California police seek more victims through killer’s old photos

? Police have been overwhelmed since they released more than 100 photos found in a serial killer’s storage locker, more than 30-year-old pictures of unidentified girls and women in bell bottoms, bikinis and Farrah Fawcett hair.

They look like long-lost sisters, mothers and daughters to bereaved callers across the country and from as far away as Denmark. Police have gotten more than 400 phone calls in a little more than a week.

The photos had been in the possession of Rodney Alcala, who has been in custody since 1979 and was recently convicted of murdering four young women and a 12-year-old girl. Jurors recommended the death penalty this month.

Prosecutors say Alcala used his camera to lure his victims, and he was seen taking pictures of the girl before she disappeared. They fear some of the unidentified people in the photos released last week may have fallen victim to Alcala as well.

“The first thing is, ‘Oh, my God, I hope these girls are OK,’ and the next thing is, ‘I wonder if any of them are victims.’ Everyone has that question,” prosecutor Matt Murphy said. “I can’t imagine for a million years that we’ve got him for the only murders he’s done.”

Nine women have been identified through the photos so far, and all of them are alive. Huntington Beach police Capt. Chuck Thomas said one of them told authorities that Alcala molested her, but he added that the statute of limitations in that case has expired.

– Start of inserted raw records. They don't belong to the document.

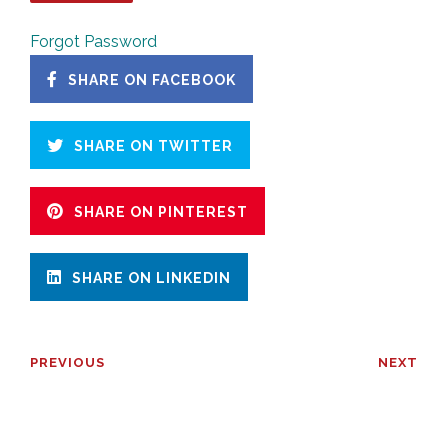
Forgot Password
SHARE ON FACEBOOK
SHARE ON TWITTER
SHARE ON PINTEREST
SHARE ON LINKEDIN
PREVIOUS
NEXT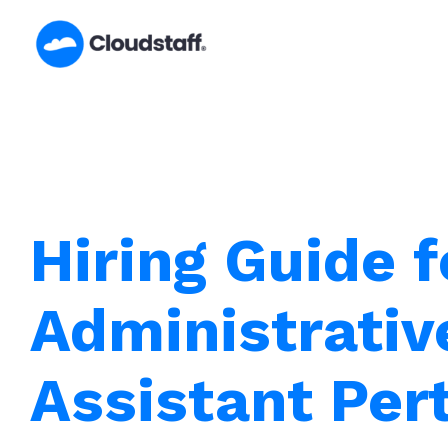
Skip
to
content
Hiring Guide f
Administrativ
Assistant Per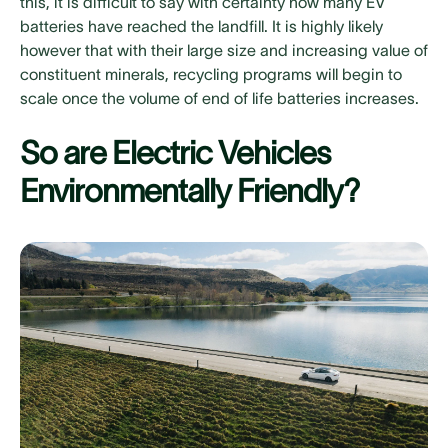
this, it is difficult to say with certainty how many EV
batteries have reached the landfill. It is highly likely
however that with their large size and increasing value of
constituent minerals, recycling programs will begin to
scale once the volume of end of life batteries increases.
So are Electric Vehicles
Environmentally Friendly?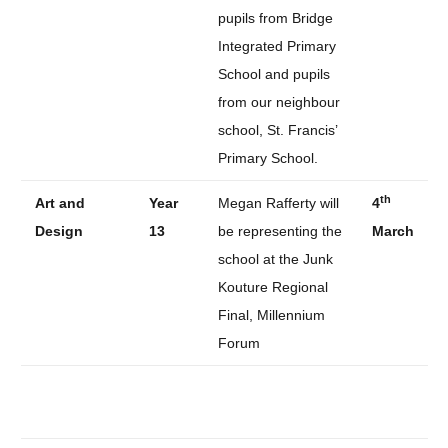
pupils from Bridge
Integrated Primary
School and pupils
from our neighbour
school, St. Francis’
Primary School.
th
Art and
Year
Megan Rafferty will
4
Design
13
be representing the
March
school at the Junk
Kouture Regional
Final, Millennium
Forum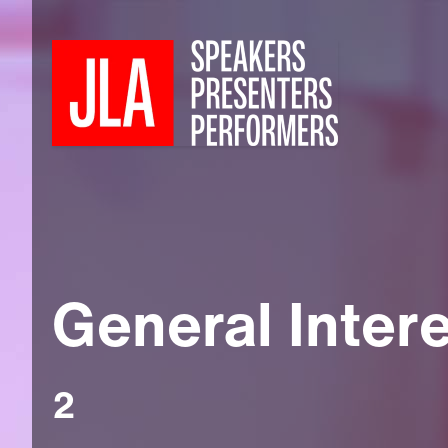
General Inter
2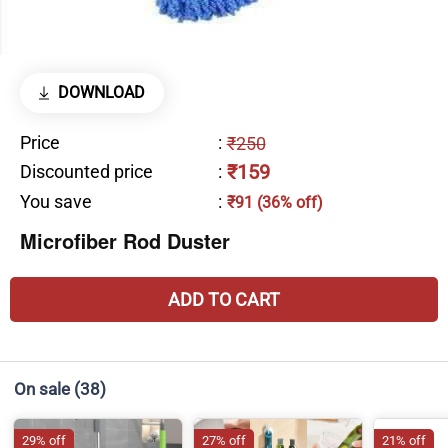
DOWNLOAD
Price
:
₹250
₹159
Discounted price
:
You save
:
₹91 (36% off)
Microfiber Rod Duster
ADD TO CART
On sale
(38)
29% off
27% off
21% off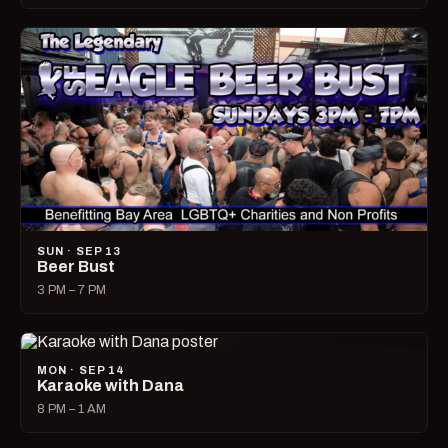
SUN · SEP 13
Beer Bust
3 PM – 7 PM
MON · SEP 14
Karaoke with Dana
8 PM – 1 AM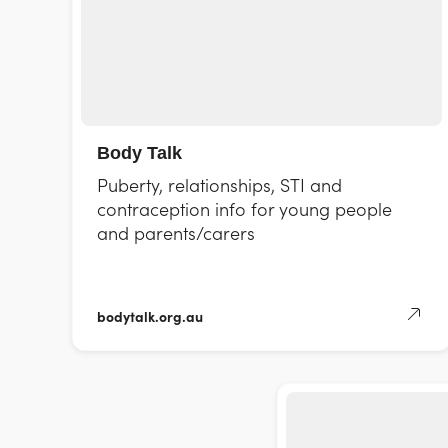
Body Talk
Puberty, relationships, STI and
contraception info for young people
and parents/carers
bodytalk.org.au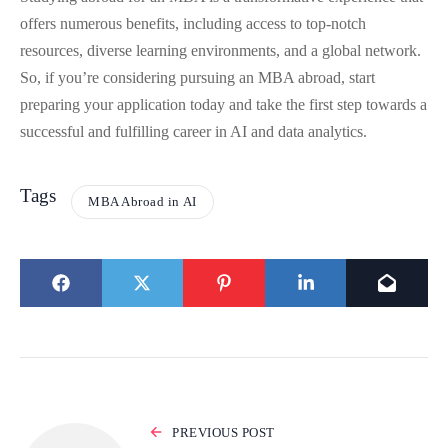
offers numerous benefits, including access to top-notch
resources, diverse learning environments, and a global network.
So, if you’re considering pursuing an MBA abroad, start
preparing your application today and take the first step towards a
successful and fulfilling career in AI and data analytics.
Tags
MBA Abroad in AI
PREVIOUS POST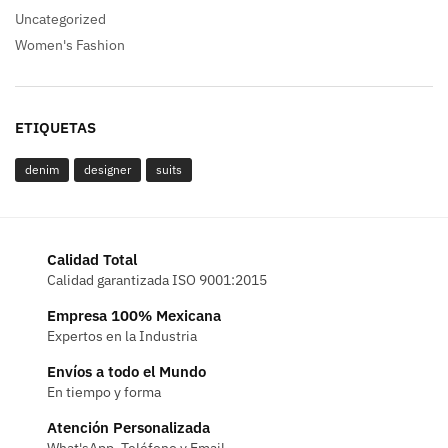
Uncategorized
Women's Fashion
ETIQUETAS
denim
designer
suits
Calidad Total
Calidad garantizada ISO 9001:2015
Empresa 100% Mexicana
Expertos en la Industria
Envíos a todo el Mundo
En tiempo y forma
Atención Personalizada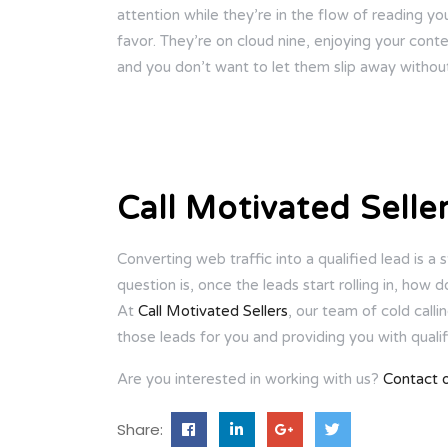
attention while they’re in the flow of reading you
favor. They’re on cloud nine, enjoying your cont
and you don’t want to let them slip away without
Call Motivated Selle
Converting web traffic into a qualified lead is a 
question is, once the leads start rolling in, how
At
Call Motivated Sellers
, our team of cold calli
those leads for you and providing you with qualif
Are you interested in working with us?
Contact 
Share: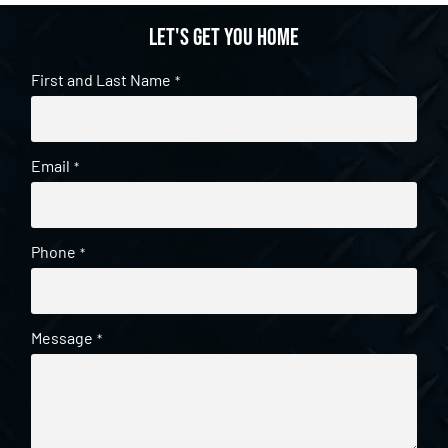
Let's get you home
First and Last Name
*
Email
*
Phone
*
Message
*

The photos, available on the Orange County District Attorney’s Web site, are just a fraction of the more than 1,000 images investigators found in Alcala’s storage locker when he was arrested for the 1979 murder of 12-year-old Robin Samsoe in Huntington Beach.

They show leggy teenagers in bikinis and short-shorts on Southern California’s sun-splashed beaches; young women in flowery blouses and hippie necklaces listening to music and smoking languidly; and girls wearing heavy makeup, apparently posing nude.

One photo shows a baby in a saggy diaper toddling near the shoreline, and another shows two young children in swimsuits washing off in an open-air shower on the beach.

Detectives have withheld about 900 pictures because they are too sexually explicit, while others have been cropped for release, Thomas said. He said he didn’t know why his predecessors didn’t release the photos years ago.